If you use a Windows/Linux laptop, no worries, it’s also available on the Web.

3. Write clean code

“As a developer, you spend more time reading your code than writing it.” – Magee , Software Development Manager at Enigma Digital.

Our team made Habitify for iOS first, then Android. At the time the Android developer Kan Black joined the team, he could not make head or tail of the old code written by Peter. They had a really hard time discussing and figuring out what’s what.

And this tragedy continued to happen when another back-end dev joined the team. I may not fully understand the true essence of clean code as a developer would, but I do know one thing. Clean code unites. Clean code is the Lightbringer to doomsday of endless disputes between current developers, senior and junior developers. And this leads us to the next point.

4. Talk often

I believe developers need to talk just as much as any other people in the company, especially with fellow developers. Exchanging ideas often will keep developers in the know-how of the process, to see if they are following the designed procedure of the company, and yes, as mentioned above, to see if they are writing clean code.

Quite often, I’ve seen Android and iOS developers argue with each other over the name of some variables because they don’t have a consensus since the beginning.

In my company, we share the same account in Habitify called Habitify Team. Every day at 9 AM, our phones, laptops, tablets, and watches will fire off a “ding ding” sound to notify everyone that it’s meeting time. So no matter where we are, what we are doing, we’ll come back to the conference room for a quick meet-up.

You don’t necessarily need to have such recurrent meetings. A quick chat over a coffee break or in the restroom is enough to keep the wheel rolling.

5. Eat properly

No offence, but from my personal observations, developers are the most unhealthy people in the world when it comes to eating habits. It seems like there is this mystic religion that all developers follow: make their workspace their living space.
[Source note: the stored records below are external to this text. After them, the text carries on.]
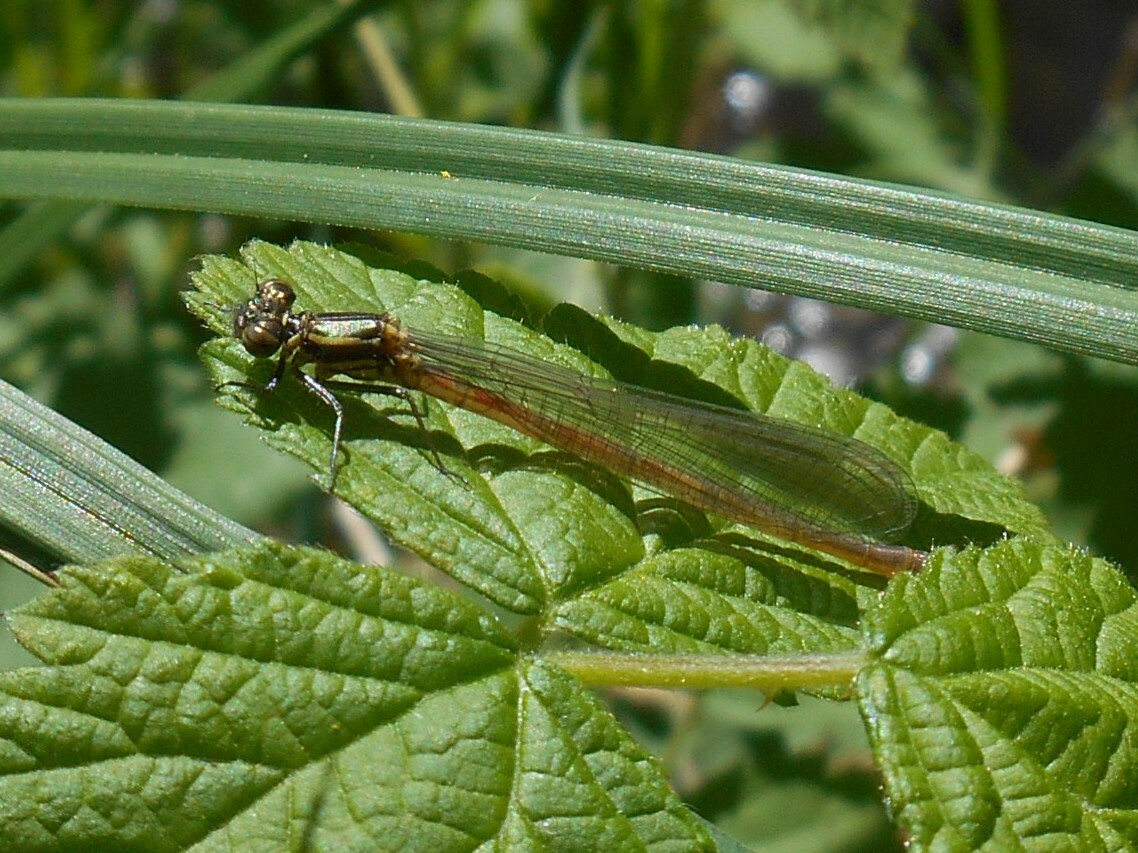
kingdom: Animalia
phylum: Arthropoda
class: Insecta
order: Odonata
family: Coenagrionidae
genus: Pyrrhosoma
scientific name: Pyrrhosoma nymphula
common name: Large red damsel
What do I mean by that?

One of our developers, for example, eats, guitars, sleeps, watch animes, codes, reads, all at his desk, in his favorite corner of which the only friend is the bin where he dumps all the leftovers of his living into.

And since the developers I met have already eliminated the boundaries between a workspace and a living space, this negatively impacts their lifestyle. They eat while they work. They skip their lunches. They gobble snacks for hours in the afternoon. It seems that while coding, they are completely unaware of their calories intake, and whatever pleases their mouth, they automatically let it in.

I can’t stress enough the importance of eating on time and with adequate portions. For developers, it is often overlooked by deadlines and old habits. If you find yourself somehow similar, you may want to try a few eating habits below:

  • Eat on time. Don’t skip any meal or eat too late. Either can seriously affect your digestive system and is the imminent evil for becoming overweight, recurring stomach pain, low blood pressure, just to name a few.
  • Don’t eat at your desk. Besides hygienic issues, you will be distracted by all the screens in front of you.
  • Eat clean. Stay away from chips. Instead, pay some attention to your eyes which is the hardest worker of the day. Eat healthy food for eyes such as fruits, veggies, fish. If you can cook for yourself, that’s the best.
Image by Fashioneyecenter.com.

I sincerely hope this article can provide another perspective for developers when thinking about their personal development and their lifestyle. If you’re interested in adding more in-depth insight, I’d be happy to discuss in the comment and update this post accordingly.